** Opening Excerpted passage block **

Legislators consider bill to limit number, terms of higher ed regents

Jacob Solis
Jacob Solis
Higher EducationLegislature

The legal underpinnings of the Board of Regents, which governs the Nevada System of Higher Education, are back on the menu this session with AB118

The bill would knock down the number of regents from 13 to nine, and reduce the length of their terms from six years to four. Sponsor Assemblyman Howard Watts (D-Las Vegas) couched the bill as an accountability measure — allowing regents to face re-election twice, rather than once, during statutory 12-year term limits — and argued that the board is significantly larger than other equivalent education boards, or even county commissions. 

But the bill also comes as an echo of past attempts to retool how the regents function in the wake of controversy, personnel disputes and hundreds of thousands of dollars spent in big-money contract buyouts and severance. 

Presenting the bill Thursday, Watts told the Assembly Education Committee that the frustration from years of regents-related controversy and tension with legislators “has resulted in a level of distrust from the Legislature” that led to funding cuts and projects going unapproved. 

“And at the end of the day, I think all of us recognize that's punishing students,” Watts said. “It's punishing the wonderful educational mission that the system has for the sins or the oversights of the board members.”

A similar measure failed to gain traction in 2019, passing through the Assembly but stalling in the Senate. Part of the hangup over the 2019 bill came in a provision that would have created a split board of elected and appointed regents, in addition reducing the number of regents.

** Closing Excerpted passage block **
** Opening Data under study block **

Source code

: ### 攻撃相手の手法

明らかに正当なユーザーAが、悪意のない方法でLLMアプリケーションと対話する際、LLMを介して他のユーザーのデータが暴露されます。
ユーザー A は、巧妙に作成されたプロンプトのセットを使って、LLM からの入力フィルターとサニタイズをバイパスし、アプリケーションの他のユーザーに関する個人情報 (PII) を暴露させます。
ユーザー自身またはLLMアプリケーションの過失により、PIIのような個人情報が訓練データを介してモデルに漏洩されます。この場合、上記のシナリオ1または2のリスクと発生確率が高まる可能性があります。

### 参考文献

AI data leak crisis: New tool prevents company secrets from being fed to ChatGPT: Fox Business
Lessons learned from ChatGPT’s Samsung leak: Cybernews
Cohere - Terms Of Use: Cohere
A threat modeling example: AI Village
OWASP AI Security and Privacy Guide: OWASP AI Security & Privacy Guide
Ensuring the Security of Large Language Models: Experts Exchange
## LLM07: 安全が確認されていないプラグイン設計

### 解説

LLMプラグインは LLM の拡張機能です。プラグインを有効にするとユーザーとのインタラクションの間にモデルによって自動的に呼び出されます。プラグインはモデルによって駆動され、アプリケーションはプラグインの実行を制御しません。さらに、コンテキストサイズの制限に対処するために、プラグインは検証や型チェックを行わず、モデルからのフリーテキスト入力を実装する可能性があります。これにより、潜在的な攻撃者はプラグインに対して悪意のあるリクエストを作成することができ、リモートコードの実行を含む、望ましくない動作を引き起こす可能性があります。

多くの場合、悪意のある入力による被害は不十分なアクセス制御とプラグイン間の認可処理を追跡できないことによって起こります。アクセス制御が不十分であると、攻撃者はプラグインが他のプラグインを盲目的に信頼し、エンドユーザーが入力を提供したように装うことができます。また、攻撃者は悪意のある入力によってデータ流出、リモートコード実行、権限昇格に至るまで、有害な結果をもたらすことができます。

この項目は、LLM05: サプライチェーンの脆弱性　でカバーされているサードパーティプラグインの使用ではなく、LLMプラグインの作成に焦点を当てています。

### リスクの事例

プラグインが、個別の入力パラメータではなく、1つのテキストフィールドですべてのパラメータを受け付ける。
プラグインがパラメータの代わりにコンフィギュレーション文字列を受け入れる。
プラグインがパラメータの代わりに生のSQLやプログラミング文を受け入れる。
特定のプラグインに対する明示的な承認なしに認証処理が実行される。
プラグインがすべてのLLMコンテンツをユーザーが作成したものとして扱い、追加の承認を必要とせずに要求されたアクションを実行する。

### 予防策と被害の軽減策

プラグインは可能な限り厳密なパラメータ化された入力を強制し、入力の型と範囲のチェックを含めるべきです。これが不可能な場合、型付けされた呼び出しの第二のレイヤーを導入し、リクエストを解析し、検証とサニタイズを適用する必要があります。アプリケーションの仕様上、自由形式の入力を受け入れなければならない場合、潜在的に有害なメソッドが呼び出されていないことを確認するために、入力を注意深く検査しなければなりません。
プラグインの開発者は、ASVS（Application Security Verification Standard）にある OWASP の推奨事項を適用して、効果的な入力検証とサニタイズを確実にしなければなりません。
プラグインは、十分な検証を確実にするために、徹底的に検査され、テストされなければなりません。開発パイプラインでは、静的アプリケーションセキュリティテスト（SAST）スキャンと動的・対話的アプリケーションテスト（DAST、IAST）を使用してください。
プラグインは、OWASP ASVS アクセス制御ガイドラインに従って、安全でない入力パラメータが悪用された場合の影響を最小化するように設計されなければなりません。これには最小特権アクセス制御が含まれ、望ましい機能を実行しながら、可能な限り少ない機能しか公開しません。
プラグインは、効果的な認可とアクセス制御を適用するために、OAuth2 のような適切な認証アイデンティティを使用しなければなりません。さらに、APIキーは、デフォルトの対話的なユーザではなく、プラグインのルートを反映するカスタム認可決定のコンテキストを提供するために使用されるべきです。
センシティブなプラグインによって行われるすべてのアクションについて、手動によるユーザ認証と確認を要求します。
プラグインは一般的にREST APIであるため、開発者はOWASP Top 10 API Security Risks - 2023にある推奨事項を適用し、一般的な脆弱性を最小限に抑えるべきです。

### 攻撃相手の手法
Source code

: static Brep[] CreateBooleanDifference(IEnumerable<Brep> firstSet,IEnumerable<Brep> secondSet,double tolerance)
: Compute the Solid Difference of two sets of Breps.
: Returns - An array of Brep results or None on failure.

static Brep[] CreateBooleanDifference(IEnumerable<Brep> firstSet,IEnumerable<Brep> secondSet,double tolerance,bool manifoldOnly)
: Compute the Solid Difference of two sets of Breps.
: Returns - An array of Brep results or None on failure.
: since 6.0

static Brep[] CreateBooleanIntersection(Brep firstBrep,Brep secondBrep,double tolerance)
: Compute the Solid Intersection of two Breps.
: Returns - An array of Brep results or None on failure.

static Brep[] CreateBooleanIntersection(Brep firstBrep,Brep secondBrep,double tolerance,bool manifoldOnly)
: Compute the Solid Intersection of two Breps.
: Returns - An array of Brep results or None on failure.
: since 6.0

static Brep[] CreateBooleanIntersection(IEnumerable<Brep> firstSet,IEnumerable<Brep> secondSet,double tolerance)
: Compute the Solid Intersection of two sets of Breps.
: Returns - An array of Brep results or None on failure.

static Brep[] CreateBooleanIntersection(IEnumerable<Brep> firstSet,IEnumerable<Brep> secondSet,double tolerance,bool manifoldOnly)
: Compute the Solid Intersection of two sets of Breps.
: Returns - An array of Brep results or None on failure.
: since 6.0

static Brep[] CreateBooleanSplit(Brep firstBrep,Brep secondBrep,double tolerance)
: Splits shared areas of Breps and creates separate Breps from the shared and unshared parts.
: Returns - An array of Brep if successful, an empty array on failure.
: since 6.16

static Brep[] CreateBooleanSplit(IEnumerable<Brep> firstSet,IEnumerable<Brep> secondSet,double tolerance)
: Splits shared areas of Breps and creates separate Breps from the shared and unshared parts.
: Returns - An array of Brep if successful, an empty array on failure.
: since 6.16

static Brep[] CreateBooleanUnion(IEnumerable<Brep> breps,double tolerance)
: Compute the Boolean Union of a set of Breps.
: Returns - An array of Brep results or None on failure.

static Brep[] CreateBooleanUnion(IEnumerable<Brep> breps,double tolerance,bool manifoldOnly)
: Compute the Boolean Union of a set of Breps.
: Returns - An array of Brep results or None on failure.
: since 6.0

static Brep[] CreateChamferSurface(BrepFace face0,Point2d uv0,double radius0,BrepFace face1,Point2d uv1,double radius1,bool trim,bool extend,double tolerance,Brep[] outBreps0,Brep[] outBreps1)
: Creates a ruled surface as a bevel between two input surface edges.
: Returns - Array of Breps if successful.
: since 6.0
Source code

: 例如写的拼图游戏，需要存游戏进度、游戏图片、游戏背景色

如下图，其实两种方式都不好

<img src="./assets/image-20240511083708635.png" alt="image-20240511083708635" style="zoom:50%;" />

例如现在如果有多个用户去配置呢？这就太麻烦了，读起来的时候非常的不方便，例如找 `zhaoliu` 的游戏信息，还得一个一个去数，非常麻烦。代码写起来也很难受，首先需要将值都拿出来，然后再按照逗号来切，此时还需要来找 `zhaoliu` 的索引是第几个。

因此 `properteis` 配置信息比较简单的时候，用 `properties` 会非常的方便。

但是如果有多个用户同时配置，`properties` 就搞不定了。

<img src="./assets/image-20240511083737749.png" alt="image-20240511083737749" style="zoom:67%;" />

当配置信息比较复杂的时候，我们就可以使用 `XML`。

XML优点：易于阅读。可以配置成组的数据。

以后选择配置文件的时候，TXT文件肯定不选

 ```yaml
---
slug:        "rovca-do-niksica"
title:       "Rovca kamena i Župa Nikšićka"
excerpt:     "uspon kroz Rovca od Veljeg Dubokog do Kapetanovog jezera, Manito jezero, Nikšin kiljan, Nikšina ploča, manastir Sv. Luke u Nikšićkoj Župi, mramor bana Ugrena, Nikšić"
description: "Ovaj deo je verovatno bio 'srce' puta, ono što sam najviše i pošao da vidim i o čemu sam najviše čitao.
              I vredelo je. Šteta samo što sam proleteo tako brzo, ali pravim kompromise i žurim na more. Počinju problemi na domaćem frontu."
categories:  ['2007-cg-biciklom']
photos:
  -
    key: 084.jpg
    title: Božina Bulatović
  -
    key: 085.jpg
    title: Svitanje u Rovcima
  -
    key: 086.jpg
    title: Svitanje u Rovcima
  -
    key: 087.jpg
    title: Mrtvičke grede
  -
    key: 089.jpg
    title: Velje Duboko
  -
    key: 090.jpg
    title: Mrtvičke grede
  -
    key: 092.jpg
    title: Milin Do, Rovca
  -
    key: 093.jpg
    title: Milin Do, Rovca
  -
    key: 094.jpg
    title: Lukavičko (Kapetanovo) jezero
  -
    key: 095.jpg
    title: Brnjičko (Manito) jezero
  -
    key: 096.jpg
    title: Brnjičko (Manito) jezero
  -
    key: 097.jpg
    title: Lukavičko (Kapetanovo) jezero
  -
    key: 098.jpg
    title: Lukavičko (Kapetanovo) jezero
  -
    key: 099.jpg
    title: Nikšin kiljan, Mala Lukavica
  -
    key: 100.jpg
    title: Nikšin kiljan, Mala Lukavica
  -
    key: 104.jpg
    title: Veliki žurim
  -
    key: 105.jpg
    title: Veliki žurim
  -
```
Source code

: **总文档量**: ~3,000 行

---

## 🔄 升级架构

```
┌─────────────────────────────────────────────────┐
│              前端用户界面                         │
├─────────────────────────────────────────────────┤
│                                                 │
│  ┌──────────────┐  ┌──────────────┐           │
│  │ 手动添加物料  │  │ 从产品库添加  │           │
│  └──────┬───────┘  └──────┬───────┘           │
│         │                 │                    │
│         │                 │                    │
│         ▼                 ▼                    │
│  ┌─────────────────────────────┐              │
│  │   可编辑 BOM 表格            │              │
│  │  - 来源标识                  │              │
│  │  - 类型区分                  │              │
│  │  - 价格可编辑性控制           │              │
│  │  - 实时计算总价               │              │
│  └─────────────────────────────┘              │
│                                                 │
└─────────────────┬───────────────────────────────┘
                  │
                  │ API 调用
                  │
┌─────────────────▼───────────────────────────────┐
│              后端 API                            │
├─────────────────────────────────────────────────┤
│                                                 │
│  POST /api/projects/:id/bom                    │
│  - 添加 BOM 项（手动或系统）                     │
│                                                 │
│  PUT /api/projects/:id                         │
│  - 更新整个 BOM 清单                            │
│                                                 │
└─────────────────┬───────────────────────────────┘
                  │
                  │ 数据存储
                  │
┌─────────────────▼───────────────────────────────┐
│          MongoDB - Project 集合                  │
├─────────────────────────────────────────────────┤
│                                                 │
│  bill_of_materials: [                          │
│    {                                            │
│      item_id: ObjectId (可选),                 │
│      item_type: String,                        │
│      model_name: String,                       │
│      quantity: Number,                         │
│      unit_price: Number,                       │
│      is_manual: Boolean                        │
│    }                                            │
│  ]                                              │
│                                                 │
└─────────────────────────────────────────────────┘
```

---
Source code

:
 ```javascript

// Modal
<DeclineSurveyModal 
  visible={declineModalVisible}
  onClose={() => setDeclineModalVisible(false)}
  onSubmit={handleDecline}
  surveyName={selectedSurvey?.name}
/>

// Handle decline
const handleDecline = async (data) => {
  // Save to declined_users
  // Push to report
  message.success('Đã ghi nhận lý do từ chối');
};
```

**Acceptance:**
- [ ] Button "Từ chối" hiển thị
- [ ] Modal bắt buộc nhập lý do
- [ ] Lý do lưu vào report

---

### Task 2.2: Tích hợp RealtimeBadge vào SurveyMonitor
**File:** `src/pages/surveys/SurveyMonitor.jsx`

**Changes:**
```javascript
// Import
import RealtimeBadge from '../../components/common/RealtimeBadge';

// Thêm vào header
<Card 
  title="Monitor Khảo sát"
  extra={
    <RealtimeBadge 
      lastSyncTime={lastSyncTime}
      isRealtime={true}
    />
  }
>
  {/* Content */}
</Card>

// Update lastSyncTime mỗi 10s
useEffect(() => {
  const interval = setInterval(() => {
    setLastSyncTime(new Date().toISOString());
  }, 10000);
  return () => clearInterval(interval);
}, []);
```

** Closing Data under study block **

* **Activities**
1. In the article on the regents bill, repeat word for word the stretch from "Presenting the bill" through "number of regents.".
2. According to the article on the regents bill, past attempts to retool how the regents function came in the wake of what? List each item it names.
3. Continue the article on the regents bill from where it stops.

* **Results of the tasks**
1.
Presenting the bill Thursday, Watts told the Assembly Education Committee that the frustration from years of regents-related controversy and tension with legislators “has resulted in a level of distrust from the Legislature” that led to funding cuts and projects going unapproved. 

“And at the end of the day, I think all of us recognize that's punishing students,” Watts said. “It's punishing the wonderful educational mission that the system has for the sins or the oversights of the board members.”

A similar measure failed to gain traction in 2019, passing through the Assembly but stalling in the Senate. Part of the hangup over the 2019 bill came in a provision that would have created a split board of elected and appointed regents, in addition reducing the number of regents.

2.
- Controversy
- Personnel disputes
- Hundreds of thousands of dollars spent in big-money contract buyouts and severance

3.
The size of the Board of Regents has generally increased over the last several decades, jumping from 9 to 11 in 1991, then again from 11 to 13 in 2001 — both after redistricting cycles. 

AB118 is designed not to affect any regent sitting on the board, and Watts told the committee that the redistricting process necessitated by AB118 could take up to two additional legislative sessions (2025 and 2027, if we’re going by regular session math) to sort out. 

That timeline was constructed in large part, Watts said, to avoid booting regents from the board while serving their original term, and would allow a greater runway to inform new regents of the new term structures ahead of future elections. 

Still, the bill stopped short of creating requirements for elected regents or creating a position for a student regent — in part because of what Watts described as “constitutional limitations that need to be sorted out.” 

Those constitutional limitations could be undone as soon as next year, should legislators pass SJR7, a revival of a constitutional amendment that would remove the Board of Regents from the Nevada Constitution, and if voters approve it next November. (A similar measure, Ballot Question 1, was narrowly rejected by voters in 2020). 

Backers of the bill — namely the Vegas Chamber, the Nevada Health and Bioscience Corp (a private company in charge of constructing the UNLV medical school building over the last several years) and the Council for a Better Nevada, a philanthropic advocacy group long critical of the regents — lauded AB118 as “a start” toward putting more control over higher education back in lawmakers’ hands after repeated controversies. 

But opponents of the bill, especially Regents Chair Byron Brooks and Vice Chair Joe Arrascada, argued that the current board had moved beyond the controversies of its past, and that the bill’s language threatened to shift too much representative power to Clark County. 

“The bill sponsor mentioned numerous unsubstantiated accusations of the past,” Arrascada said, referencing in part the outside investigation of a hostile work environment complaint from the former chancellor, who later left the system with a $600,000 severance. “Yes, the past.”